Clinical Research

Courtney Dunn, Clinical Research

Courtney Dunn, PT, DPT, conducting a clinical research-related assessment

We conduct clinical research studies to understand NF and to develop better ways to care for people affected with NF. Participation of individuals with NF is crucial in order for the quality of care to advance. We encourage you to consider participation in the studies described below.

To learn more about the advances we are making in the care of individuals with NF, check out our recently published studies.

NF1 Genome Project (NF1GP)

The NF1 Genome Project is a one-of-a-kind DNA bank that collects blood samples from individuals with NF1.  The blood samples are used to extract DNA for future research aimed at identifying children at greatest risk for specific medical problems associated with NF1. Children and adults with a diagnosis of NF1 who attend the NF Clinical Program at St. Louis Children’s Hospital are eligible for participation

NF1 Brain Trust Project (NBTP)

David H. Gutmann, MD, PhD, and his colleagues are leading the NF1 Brain Trust Project in order to discover better treatments for learning, memory and behavioral problems in people with NF1. Your participation involves donating a skin biopsy or urine sample. Your skin cells will be used to generate nerve cells for this exciting discovery project. Children and adults who attend the NF Clinical Program at St. Louis Children’s Hospital are eligible for participation.

NF1 Patient Registry Initiative (NPRI)

The NF1 Patient Registry Initiative is a 30-minute questionnaire that collects medical information from individuals with NF1 in order to better understand the range of medical and social problems experienced by children and adults with NF1. Information gained from your participation may one day help doctors develop personalized treatments that improve the quality of life for individuals living with NF1. All individuals with NF1 are eligible for participation.

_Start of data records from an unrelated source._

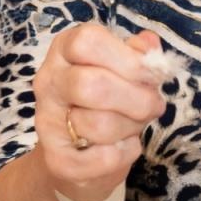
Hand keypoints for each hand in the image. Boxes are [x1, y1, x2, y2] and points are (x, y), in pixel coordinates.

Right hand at [32, 24, 167, 200]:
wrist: (78, 153)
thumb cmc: (105, 101)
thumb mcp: (122, 69)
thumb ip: (137, 54)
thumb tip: (149, 47)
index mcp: (64, 50)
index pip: (87, 42)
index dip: (127, 59)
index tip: (150, 74)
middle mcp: (49, 82)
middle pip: (92, 85)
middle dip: (136, 99)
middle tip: (153, 105)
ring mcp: (47, 122)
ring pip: (99, 124)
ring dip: (132, 127)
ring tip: (133, 125)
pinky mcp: (57, 159)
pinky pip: (103, 157)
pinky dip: (125, 153)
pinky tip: (121, 146)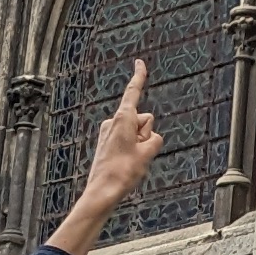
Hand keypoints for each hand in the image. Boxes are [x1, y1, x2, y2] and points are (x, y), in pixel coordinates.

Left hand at [52, 59, 161, 254]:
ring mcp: (109, 133)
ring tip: (130, 162)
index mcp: (122, 118)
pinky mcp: (107, 144)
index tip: (140, 62)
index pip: (133, 92)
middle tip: (138, 154)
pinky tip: (126, 165)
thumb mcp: (148, 152)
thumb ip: (154, 138)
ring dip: (140, 144)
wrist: (102, 192)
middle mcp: (113, 122)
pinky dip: (132, 149)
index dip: (139, 76)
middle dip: (147, 132)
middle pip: (143, 119)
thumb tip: (149, 137)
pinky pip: (128, 141)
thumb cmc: (123, 172)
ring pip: (137, 132)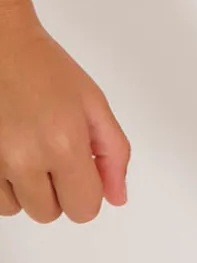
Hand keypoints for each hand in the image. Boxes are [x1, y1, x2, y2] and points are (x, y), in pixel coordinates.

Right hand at [0, 7, 130, 221]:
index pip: (84, 209)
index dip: (88, 189)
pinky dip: (7, 185)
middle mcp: (26, 161)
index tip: (84, 168)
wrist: (3, 48)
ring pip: (21, 210)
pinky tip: (12, 152)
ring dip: (29, 188)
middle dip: (59, 189)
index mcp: (64, 144)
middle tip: (55, 150)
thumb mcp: (93, 103)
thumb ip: (113, 152)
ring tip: (31, 147)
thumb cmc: (45, 68)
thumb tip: (118, 196)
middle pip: (51, 214)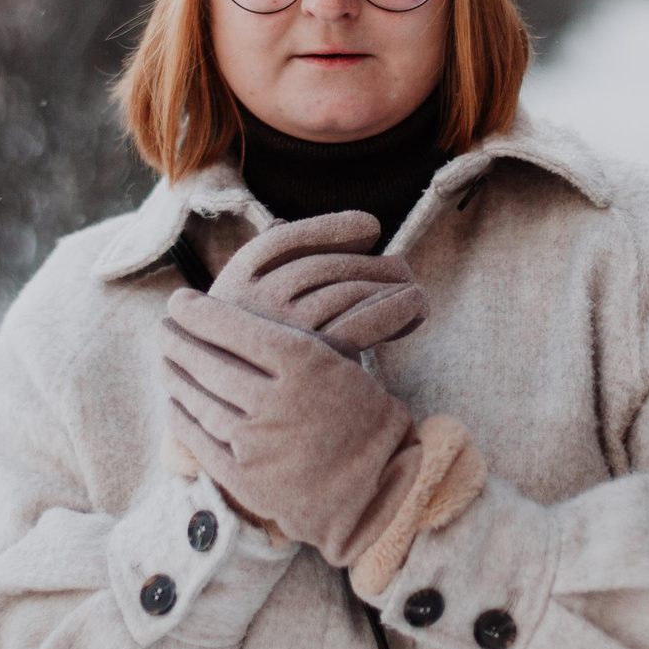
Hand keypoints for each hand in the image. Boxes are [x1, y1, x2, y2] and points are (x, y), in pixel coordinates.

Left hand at [157, 288, 422, 569]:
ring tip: (165, 360)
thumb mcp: (337, 363)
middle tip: (163, 328)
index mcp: (304, 363)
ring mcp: (256, 442)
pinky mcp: (244, 478)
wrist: (377, 489)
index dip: (197, 312)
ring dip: (175, 375)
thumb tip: (228, 321)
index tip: (178, 302)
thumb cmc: (361, 417)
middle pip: (208, 361)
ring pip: (199, 399)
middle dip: (178, 340)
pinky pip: (199, 439)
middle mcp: (275, 401)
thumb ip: (288, 343)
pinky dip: (180, 416)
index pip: (232, 328)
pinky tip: (174, 400)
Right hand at [209, 210, 427, 352]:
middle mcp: (254, 303)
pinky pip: (365, 321)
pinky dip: (398, 310)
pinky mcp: (315, 362)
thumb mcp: (239, 311)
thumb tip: (280, 220)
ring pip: (348, 290)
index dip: (330, 228)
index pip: (283, 240)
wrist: (240, 428)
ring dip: (391, 285)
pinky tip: (414, 313)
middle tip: (403, 269)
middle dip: (370, 262)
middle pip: (323, 265)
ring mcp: (283, 332)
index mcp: (233, 284)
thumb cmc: (246, 367)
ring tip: (414, 292)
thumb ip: (261, 269)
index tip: (370, 227)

View the video below for more information about the registry.

Social and behavioral health in NF1

Child psychiatrist John A. Constantino, MD, and his colleagues are leading a study to characterize the spectrum of behavioral problems seen in children and adults with NF1. Your participation involves completing an age-appropriate test, developed by Dr. Constantino, that detects social impairments seen in individuals with autism. The results of this study will be used to better identify children with NF1 who may be at risk for autism spectrum disorder.

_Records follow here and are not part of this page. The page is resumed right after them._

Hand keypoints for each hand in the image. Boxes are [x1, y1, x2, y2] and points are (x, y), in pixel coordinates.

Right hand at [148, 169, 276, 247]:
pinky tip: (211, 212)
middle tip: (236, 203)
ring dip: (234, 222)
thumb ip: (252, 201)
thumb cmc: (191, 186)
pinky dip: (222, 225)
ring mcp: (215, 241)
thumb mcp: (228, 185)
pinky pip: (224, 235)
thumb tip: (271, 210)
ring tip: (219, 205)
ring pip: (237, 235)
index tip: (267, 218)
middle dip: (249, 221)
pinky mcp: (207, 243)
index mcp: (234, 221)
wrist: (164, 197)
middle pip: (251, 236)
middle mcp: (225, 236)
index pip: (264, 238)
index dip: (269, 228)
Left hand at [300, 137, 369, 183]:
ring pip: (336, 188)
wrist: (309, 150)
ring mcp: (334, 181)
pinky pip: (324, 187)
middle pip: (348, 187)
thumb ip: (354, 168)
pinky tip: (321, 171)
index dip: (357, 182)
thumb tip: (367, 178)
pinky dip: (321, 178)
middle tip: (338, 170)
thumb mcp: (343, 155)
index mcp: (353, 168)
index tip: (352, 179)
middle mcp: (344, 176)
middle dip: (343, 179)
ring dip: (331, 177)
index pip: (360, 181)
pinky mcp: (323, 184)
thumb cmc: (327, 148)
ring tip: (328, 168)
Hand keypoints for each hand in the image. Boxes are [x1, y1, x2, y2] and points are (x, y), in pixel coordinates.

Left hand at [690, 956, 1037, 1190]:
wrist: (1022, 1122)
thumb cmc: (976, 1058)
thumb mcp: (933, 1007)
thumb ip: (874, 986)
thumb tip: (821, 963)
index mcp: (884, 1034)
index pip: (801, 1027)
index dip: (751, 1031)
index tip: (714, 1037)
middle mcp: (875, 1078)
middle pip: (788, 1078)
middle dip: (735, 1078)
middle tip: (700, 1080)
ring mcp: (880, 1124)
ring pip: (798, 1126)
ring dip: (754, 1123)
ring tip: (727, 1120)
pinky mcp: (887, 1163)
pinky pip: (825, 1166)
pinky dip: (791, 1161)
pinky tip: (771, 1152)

Hypotonia and brain tumors

Physical therapist Courtney Dunn, PT, DPT, recently led a clinical study which showed that children with both NF1 and reduced muscle tone (hypotonia) were more likely to have brain tumors than were children with NF1 and normal muscle tone. These findings inspired the current prospective study to determine whether a diagnosis of hypotonia can be used to identify children with NF1 most likely to have brain tumors. Children with NF1 and low tone between the ages of 1 and 7 who attend the NF Clinical Program at St. Louis Children’s Hospital are eligible for participation.

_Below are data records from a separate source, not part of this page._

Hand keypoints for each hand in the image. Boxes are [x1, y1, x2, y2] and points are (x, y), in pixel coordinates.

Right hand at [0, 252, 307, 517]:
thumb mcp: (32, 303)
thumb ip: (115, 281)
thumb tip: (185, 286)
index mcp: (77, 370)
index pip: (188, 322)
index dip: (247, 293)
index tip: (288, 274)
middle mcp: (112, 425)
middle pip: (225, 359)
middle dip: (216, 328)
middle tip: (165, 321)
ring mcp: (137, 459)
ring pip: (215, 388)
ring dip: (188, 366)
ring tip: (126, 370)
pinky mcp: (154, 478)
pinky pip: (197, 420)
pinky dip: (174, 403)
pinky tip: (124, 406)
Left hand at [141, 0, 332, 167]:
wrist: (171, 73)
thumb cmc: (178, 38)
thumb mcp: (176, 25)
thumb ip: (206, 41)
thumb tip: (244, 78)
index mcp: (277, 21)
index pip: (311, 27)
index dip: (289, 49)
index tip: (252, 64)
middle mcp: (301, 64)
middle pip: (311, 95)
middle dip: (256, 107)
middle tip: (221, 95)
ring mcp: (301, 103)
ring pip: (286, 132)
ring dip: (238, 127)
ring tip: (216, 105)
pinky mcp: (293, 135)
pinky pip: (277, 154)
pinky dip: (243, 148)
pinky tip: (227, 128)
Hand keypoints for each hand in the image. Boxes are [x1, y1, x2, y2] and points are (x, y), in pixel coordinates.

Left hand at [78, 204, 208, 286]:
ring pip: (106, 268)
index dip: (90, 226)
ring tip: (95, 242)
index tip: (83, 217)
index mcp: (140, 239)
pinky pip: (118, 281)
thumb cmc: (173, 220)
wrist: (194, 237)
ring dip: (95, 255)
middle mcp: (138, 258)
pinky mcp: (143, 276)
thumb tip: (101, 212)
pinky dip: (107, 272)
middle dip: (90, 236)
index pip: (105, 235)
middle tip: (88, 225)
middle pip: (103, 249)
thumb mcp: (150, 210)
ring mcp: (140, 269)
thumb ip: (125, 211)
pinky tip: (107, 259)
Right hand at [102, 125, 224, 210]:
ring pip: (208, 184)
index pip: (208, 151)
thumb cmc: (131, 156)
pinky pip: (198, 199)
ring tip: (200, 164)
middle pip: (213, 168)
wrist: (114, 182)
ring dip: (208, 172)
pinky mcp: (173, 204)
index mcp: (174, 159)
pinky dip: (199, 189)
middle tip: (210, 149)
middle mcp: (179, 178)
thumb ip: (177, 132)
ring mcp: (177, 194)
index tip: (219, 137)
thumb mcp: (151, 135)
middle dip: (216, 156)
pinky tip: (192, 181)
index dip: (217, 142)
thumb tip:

View the video below for more information about identifying children at risk for developing brain tumors.

Maternal folate metabolism brain tumors

Kim Johnson, PhD, MPH, at the Brown School of Social Work, is leading a study to evaluate how genetic differences in women may affect the absorption of an essential vitamin, folic acid, during pregnancy and how those differences might be related to the development of brain tumors in children with NF1. Your participation involves donating blood samples from the child with NF1 as well as the biological mother and father (or a biological sibling if the father is not available). Families with a child with NF1 and a brain tumor are eligible for participation.

Eligible families who are not in the St. Louis area can call the study staff at 314-935-5117 or send an email to nf1registry@brownschool.wustl.edu for information about participation.

View the video below for more information about who is at risk for brain tumors in NF1.

Short stature in NF1

Pediatrician Abby Hollander, MD, is leading a study to determine what causes short stature in some individuals with NF1. Your participation involves having your family member’s heights measured. Families who attend the NF Clinical Program at St. Louis Children’s Hospital and have a child with NF1 between the ages of 3 and 17 are eligible for participation.